--- TEXT PROVIDED Enclosed Below ---

Arrowe Park Hospital has been slated in a report which revealed vulnerable patients were being cared for in corridors and infection risks were not being properly managed.
The report, based on an inspection from October 8 to November 14 last year, also said the hospital was unclean in certain areas and lacked enough staff to cope with the number of patients it must care for.
The Care Quality Commission (CQC) report, which was published this week, gave the Trust that runs the hospital a rating of ‘requires improvement’, the second worst of the four possible ratings a hospital can be given.
That is the same rating that Arrowe Park Hospital’s emergency department got in its previous inspection last year.
But in this report the hospital did receive a rating of 'good' for its caring approach and improved its leadership rating from 'inadequate' to 'requires improvement'.

--- End of Enclosed TEXT PROVIDED ---
--- RECORDS SHOWN Enclosed Below ---

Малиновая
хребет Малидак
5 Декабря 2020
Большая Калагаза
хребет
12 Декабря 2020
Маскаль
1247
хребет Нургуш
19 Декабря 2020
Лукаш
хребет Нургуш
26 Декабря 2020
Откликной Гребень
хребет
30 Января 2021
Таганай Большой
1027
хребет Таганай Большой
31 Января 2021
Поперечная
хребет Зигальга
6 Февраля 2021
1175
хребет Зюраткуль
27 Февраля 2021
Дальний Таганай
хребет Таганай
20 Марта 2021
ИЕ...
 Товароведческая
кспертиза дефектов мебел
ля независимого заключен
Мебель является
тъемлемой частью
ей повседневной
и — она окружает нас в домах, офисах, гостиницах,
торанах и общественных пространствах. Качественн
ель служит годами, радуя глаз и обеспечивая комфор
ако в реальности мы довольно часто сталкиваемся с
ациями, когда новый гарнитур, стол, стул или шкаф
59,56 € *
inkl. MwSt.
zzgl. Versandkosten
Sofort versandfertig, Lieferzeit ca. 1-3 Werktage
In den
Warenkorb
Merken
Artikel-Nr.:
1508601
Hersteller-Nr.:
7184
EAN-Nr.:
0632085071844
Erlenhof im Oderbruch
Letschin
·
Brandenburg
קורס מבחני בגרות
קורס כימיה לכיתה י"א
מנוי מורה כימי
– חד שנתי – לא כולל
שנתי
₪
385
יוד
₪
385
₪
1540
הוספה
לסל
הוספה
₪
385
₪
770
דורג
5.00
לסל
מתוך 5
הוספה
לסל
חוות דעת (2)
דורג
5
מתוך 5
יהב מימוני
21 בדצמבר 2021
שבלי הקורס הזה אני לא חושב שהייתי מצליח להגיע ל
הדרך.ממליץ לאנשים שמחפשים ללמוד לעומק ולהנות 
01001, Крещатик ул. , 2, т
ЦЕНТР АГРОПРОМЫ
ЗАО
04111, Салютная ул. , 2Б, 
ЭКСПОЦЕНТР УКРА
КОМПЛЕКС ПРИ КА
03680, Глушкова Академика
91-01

--- End of Enclosed RECORDS SHOWN ---
--- RECORDS SHOWN Enclosed Below ---

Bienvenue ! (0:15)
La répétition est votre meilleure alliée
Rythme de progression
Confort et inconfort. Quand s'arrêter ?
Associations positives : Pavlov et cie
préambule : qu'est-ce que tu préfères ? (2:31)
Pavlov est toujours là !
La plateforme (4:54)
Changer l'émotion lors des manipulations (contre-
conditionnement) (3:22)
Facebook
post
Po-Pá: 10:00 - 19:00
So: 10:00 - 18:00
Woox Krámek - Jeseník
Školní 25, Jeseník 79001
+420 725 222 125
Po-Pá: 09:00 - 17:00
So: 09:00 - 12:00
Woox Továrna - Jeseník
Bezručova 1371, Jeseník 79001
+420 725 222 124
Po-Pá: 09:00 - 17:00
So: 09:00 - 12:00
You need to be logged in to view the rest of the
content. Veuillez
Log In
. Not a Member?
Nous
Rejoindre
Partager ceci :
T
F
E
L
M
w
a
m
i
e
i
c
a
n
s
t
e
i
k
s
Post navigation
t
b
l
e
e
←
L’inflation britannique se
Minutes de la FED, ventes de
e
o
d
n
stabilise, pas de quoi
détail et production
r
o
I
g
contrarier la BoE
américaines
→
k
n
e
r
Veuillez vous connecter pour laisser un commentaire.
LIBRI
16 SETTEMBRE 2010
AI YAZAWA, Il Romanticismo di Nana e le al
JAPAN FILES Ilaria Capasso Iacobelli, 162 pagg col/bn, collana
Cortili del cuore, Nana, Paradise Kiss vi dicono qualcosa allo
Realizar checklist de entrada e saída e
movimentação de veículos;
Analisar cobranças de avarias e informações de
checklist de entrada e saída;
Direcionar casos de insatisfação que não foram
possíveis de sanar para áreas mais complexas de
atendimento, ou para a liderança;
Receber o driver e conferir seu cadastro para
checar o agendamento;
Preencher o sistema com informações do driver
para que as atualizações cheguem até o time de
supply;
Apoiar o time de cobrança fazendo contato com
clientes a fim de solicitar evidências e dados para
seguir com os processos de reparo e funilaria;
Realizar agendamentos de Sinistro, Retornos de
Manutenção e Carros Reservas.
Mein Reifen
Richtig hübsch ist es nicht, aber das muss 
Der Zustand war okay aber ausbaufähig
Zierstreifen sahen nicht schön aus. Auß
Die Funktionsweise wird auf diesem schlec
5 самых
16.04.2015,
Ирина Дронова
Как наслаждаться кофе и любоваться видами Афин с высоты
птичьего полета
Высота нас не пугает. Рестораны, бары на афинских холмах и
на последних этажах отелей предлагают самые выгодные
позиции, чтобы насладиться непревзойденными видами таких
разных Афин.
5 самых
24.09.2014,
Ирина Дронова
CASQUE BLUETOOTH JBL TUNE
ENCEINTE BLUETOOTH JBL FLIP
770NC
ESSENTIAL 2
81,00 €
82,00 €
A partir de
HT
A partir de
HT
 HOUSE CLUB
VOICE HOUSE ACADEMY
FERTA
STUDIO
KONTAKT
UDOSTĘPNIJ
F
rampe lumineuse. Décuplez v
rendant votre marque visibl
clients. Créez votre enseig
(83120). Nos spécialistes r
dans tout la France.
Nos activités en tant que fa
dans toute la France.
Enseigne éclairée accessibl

--- End of Enclosed RECORDS SHOWN ---

WORK INSTRUCTION A: According to the Arrowe Park Hospital article, over what dates did the inspection take place?
WORK INSTRUCTION B: Proceed with the Arrowe Park Hospital article, picking up after its last sentence.

TASK RESPONSE A: October 8 to November 14 last year.

TASK RESPONSE B:
Perhaps the hospital’s lack of cleanliness and its vulnerability to infection is the most worrying part of the report, given the current global battle against coronavirus - though the inspection was conducted some months before the first recorded cases in the UK, and before the hospital was used to quarantine travellers returning from Wuhan in China.
The report read: “Services did not always control infection risk well, with staff not always using control measures to protect patients, themselves and others from infection.
“There were areas that were not clean and clinical waste was not always disposed of appropriately.”
There was an infection outbreak at the hospital last year but despite this the relevant practitioners were not always consulted when decisions were made to open wards with a known infection outbreak or infection control risk.
The movement of patients around the hospital was also a major concern in the report, which read: “The service did not discharge patients in a timely manner and did not minimise the number of patient moves between wards at night.
“There were times when patients were cared for in corridors in urgent and emergency services.”
This posed a risk to patient safety.
Inspectors said the hospital must improve the privacy and dignity of patients cared for in the emergency department.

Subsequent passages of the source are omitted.